» **PROBLEM DESCRIPTION**: Once the images are removed, repeat all of the entries exactly.

DATA EXCERPTS START

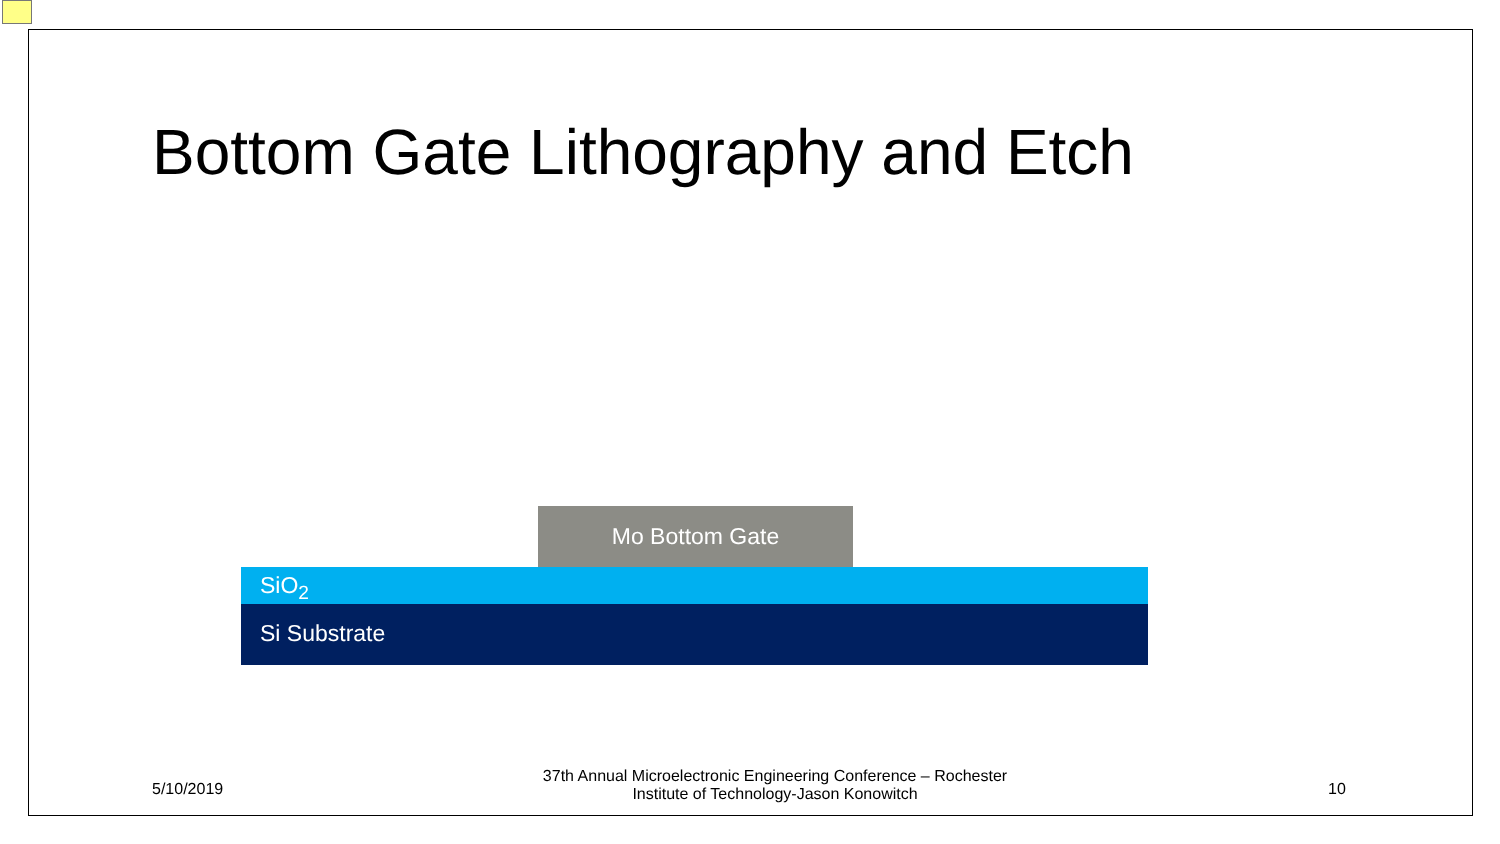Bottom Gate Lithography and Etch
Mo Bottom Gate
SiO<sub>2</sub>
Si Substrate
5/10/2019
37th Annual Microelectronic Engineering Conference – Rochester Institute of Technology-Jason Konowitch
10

DATA EXCERPTS END

» **WRITTEN ANSWER**:
Bottom Gate Lithography and Etch
Mo Bottom Gate
SiO<sub>2</sub>
Si Substrate
5/10/2019
37th Annual Microelectronic Engineering Conference – Rochester Institute of Technology-Jason Konowitch
10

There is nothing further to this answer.